_WHAT YOU HAVE TO DO:_
One line at a time, check the entries below for the word "lines", and copy each line that has it.

_SUPPLIED MATERIAL:_

--------------------------------

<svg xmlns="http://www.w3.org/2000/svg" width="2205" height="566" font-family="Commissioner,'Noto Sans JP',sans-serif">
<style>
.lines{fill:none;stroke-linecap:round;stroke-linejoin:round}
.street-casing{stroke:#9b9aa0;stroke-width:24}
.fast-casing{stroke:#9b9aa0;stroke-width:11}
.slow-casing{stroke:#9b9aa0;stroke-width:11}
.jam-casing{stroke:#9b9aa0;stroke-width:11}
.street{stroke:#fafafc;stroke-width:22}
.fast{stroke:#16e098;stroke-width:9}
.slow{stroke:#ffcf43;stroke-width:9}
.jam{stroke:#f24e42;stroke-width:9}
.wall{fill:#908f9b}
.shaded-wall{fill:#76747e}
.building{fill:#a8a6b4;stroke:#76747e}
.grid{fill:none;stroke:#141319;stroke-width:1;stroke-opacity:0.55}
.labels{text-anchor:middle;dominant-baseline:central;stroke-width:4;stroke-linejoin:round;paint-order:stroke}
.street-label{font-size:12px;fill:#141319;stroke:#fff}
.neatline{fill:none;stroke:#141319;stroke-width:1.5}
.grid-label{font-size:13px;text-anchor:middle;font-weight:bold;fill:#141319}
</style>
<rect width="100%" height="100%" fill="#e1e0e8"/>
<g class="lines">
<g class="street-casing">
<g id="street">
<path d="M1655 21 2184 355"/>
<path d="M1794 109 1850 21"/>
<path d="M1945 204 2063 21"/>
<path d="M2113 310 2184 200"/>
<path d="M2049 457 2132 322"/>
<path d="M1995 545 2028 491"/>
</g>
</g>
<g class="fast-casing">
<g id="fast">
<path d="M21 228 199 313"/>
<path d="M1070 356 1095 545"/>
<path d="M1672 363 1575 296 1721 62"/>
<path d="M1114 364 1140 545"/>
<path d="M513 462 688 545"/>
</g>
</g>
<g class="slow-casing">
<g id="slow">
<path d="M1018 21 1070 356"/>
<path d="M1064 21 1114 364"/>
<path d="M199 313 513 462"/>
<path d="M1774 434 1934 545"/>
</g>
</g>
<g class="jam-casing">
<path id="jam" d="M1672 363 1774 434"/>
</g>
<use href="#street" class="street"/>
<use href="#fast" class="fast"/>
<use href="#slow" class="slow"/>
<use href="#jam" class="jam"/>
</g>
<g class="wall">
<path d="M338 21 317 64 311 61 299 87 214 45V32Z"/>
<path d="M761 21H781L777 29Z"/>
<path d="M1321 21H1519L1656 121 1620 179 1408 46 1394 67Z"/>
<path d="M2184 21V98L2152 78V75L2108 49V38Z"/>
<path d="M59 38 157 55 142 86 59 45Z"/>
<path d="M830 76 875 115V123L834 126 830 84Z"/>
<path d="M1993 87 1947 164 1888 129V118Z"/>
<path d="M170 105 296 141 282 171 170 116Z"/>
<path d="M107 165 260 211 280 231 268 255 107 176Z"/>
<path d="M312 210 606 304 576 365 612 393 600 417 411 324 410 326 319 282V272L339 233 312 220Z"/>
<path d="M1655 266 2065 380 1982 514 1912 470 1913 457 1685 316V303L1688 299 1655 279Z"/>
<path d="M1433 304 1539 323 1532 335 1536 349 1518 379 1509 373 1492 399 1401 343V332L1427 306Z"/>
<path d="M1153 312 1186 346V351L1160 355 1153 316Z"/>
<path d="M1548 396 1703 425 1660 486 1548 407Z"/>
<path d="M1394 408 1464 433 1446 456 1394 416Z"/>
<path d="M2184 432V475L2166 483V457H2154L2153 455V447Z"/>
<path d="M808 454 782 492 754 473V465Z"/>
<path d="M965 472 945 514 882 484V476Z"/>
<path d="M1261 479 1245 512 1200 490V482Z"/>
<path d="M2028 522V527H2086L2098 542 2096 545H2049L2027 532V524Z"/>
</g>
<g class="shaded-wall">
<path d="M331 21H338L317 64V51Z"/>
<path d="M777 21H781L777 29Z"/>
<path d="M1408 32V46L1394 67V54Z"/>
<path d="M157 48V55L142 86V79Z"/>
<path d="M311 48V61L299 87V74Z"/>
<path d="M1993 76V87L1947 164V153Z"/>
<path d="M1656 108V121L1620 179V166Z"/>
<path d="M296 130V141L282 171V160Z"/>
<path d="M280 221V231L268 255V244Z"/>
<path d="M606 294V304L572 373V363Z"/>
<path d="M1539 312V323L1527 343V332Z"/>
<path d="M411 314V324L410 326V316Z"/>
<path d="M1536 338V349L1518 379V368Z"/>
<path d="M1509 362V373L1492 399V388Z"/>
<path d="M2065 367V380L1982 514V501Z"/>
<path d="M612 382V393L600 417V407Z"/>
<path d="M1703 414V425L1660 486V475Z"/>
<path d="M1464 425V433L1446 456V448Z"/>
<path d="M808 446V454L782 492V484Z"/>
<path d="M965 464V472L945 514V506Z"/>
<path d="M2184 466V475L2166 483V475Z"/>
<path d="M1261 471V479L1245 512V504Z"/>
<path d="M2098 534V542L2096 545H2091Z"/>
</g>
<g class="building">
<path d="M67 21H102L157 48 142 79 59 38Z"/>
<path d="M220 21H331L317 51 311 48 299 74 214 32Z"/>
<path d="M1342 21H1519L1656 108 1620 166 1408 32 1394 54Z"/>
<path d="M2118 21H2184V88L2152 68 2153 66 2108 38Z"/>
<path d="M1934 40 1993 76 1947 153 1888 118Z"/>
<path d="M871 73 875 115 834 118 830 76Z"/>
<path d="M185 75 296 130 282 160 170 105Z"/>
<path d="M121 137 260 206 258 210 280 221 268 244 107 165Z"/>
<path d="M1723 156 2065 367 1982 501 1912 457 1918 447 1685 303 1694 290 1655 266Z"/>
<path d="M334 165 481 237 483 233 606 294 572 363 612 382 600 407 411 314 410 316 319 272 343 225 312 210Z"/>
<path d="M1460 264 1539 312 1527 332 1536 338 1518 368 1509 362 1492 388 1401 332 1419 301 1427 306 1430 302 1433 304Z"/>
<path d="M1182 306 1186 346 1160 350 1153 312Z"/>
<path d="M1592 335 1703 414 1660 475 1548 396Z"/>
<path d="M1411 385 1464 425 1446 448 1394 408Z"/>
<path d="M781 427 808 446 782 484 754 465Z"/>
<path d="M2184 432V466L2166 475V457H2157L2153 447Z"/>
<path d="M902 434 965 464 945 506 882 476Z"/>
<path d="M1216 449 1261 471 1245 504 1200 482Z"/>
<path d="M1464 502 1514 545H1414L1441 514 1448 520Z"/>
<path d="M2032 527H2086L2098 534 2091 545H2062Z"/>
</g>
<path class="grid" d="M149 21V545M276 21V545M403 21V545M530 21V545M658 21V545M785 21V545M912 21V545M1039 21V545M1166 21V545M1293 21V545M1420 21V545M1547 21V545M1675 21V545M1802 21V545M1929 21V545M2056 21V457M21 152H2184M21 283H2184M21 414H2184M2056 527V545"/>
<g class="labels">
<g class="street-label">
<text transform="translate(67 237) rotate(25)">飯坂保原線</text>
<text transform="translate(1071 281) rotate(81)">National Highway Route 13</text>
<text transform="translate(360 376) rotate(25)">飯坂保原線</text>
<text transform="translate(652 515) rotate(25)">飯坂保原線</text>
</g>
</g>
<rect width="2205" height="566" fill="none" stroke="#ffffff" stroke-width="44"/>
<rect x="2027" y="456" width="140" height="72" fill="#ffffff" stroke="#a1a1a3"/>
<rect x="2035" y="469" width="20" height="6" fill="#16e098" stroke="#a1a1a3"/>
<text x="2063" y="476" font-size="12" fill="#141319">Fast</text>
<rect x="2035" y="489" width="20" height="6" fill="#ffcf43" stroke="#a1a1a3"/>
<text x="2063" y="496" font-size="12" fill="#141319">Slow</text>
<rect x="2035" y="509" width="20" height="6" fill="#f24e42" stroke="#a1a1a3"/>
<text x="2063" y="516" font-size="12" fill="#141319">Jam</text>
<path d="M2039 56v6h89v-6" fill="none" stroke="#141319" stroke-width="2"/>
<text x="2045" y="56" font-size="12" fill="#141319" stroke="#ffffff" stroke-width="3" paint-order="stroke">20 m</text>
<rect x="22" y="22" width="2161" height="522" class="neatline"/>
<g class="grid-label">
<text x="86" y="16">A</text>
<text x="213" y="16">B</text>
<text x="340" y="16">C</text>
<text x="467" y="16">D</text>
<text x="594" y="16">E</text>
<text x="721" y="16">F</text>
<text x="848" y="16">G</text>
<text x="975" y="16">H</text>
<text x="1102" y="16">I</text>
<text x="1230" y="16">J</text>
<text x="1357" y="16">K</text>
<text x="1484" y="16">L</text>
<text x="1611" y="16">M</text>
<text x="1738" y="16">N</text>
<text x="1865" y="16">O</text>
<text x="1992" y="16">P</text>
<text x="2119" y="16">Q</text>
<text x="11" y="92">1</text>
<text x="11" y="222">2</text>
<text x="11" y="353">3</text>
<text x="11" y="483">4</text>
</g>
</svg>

--------------------------------

_FINAL ANSWER:_
.lines{fill:none;stroke-linecap:round;stroke-linejoin:round}
<g class="lines">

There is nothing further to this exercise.